Scientists have found a cometary building block in an unexpected place: deep inside a meteorite, according to a new paper.
Scientists have found a cometary building block in an unexpected place: deep inside a meteorite, according to a new paper.
The researchers reported finding a 0.1 millimeter, carbon-rich rock fragment inside of a meteorite. They interpreted it as a piece of a comet captured during the earliest ages of the Solar System when the planets were still forming, and later brought to the Earth. We simply don’t have a lot of comet samples here on Earth to study, which makes this potential discovery very exciting.
The fragment “may be characteristic of cometary materials that are not represented in meteorite collections because they are too fragile to survive atmospheric entry,” according to the paper published today in Nature Astronomy.
Let’s first define a few things: A meteorite is a rock from space that’s already landed on the surface of Earth. It could be part of an asteroid, rocky bodies thought to originate from leftover matter in the Solar System that didn’t form into planets, or part of a comet, which are similar to asteroids but contain volatile elements that heat into an atmosphere (called a coma) and a tail under the influence of the Sun. These are clunky terms, but they get at what astronomers are interested in more generally–how the Solar System formed, and how the different objects we see today can retell that story.

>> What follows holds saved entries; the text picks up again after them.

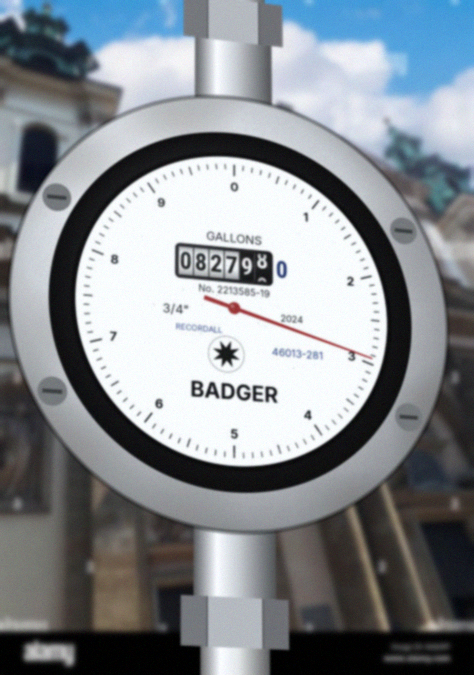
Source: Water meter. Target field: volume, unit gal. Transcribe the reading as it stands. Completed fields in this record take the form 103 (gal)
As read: 827982.9 (gal)
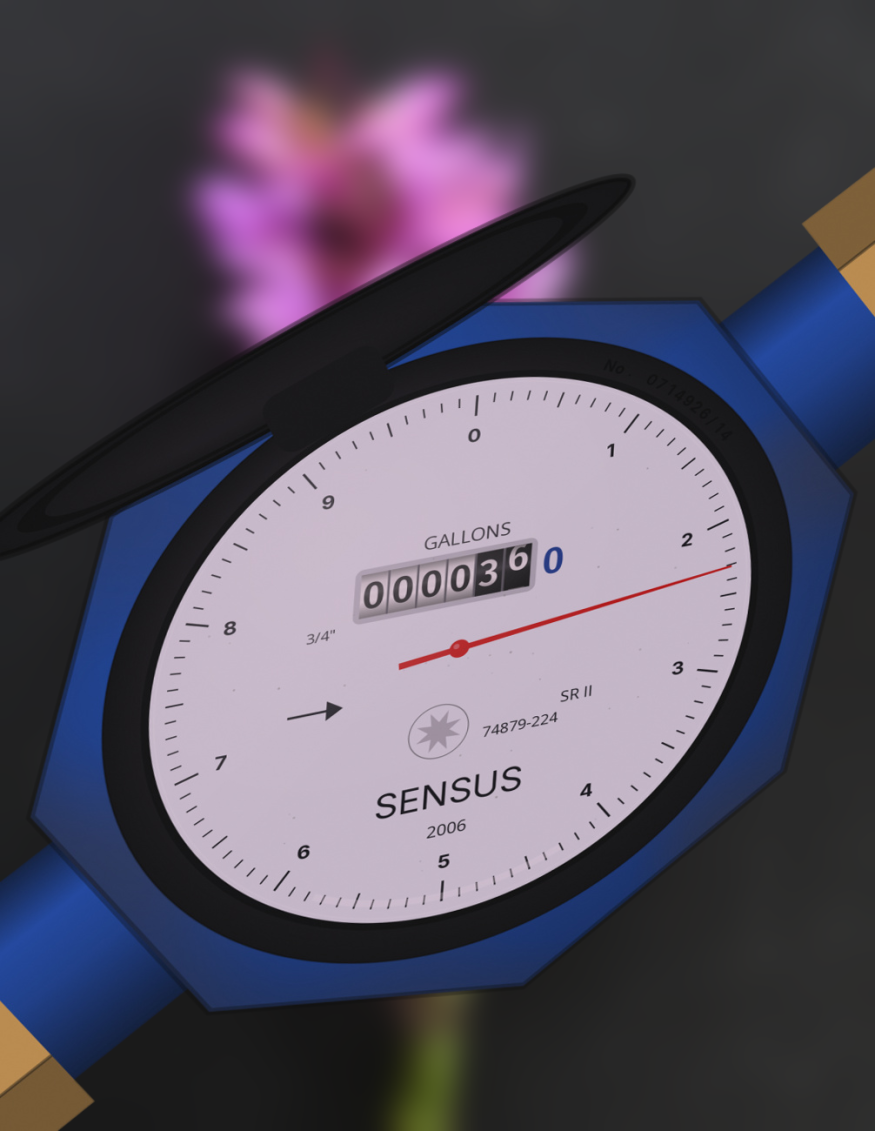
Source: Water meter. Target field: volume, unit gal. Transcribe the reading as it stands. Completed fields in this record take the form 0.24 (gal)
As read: 362.3 (gal)
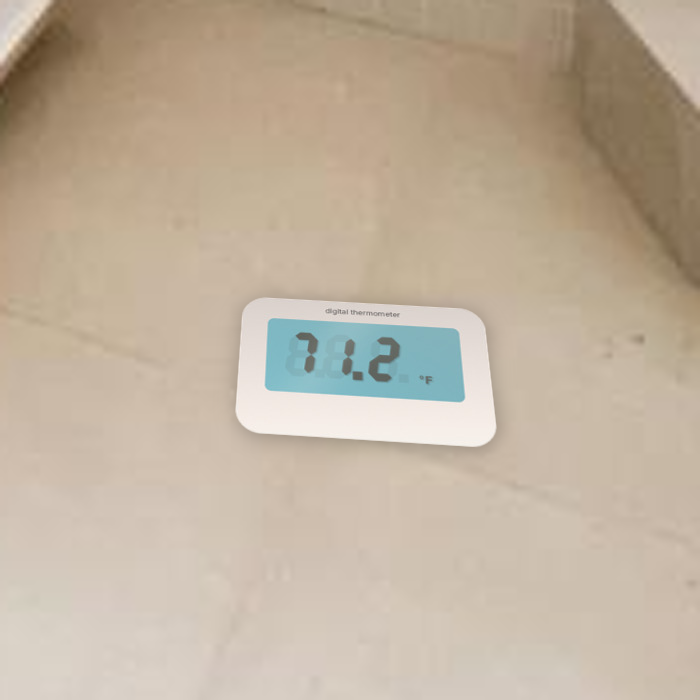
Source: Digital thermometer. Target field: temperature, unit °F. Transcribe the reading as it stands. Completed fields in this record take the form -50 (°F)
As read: 71.2 (°F)
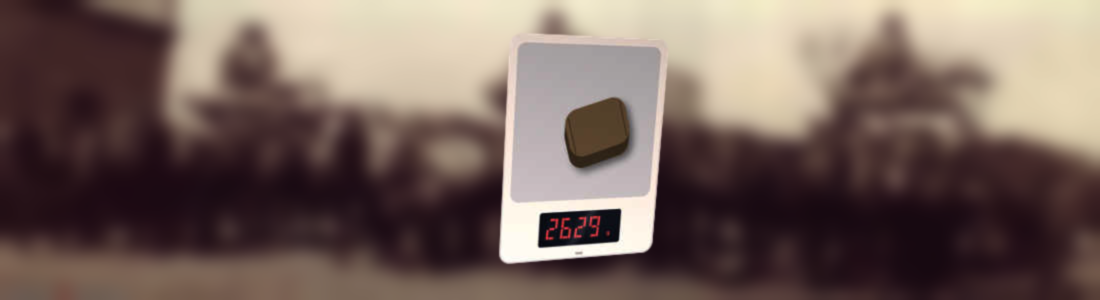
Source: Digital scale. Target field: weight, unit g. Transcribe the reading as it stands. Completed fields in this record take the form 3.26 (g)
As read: 2629 (g)
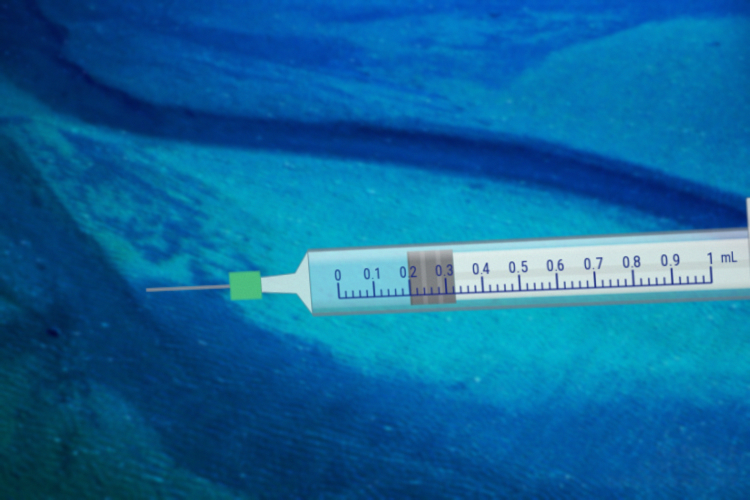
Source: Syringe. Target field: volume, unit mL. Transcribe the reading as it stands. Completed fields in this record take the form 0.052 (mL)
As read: 0.2 (mL)
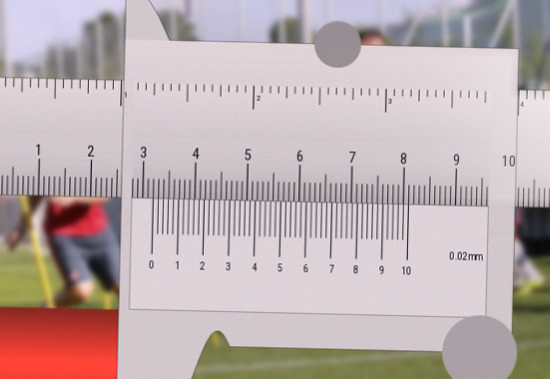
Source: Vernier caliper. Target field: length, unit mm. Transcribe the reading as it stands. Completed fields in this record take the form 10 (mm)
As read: 32.0 (mm)
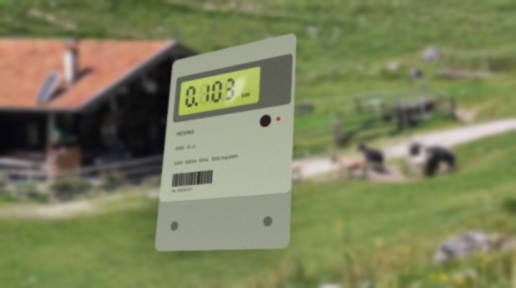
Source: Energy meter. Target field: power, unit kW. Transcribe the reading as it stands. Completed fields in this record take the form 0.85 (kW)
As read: 0.103 (kW)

The researchers analyzed a meteorite from Antarctica called LAP 02342, which is interesting because it’s been minimally weathered or eroded during its time on Earth. They analyzed it with an electron microscope, revealing the tiny carbon-rich section that differed from the rest of the otherwise typical meteorite. Its composition matched other interplanetary dust particles astronomers have previously argued come from comets.
Humans weren’t around to watch this meteorite form, so we can’t determine an exact origin of the fragment. But the researchers have some ideas; maybe it was the earliest stage of a comet, forming from material in the outermost region of the Solar System, the icy Kuiper Belt. But the comet’s formation was somehow stopped, and this piece was snatched up by an asteroid, which moved inward towards the Sun and eventually struck the Earth.
Hopefully scientists will soon find more of these carbon specks inside of asteroids to tell the Solar System’s origin story further. According to the paper, dedicated searchers for these carbon-rich pieces in ancient meteorites “may prove valuable for expanding our understanding of the full range of primitive astromaterials in the early Solar System.”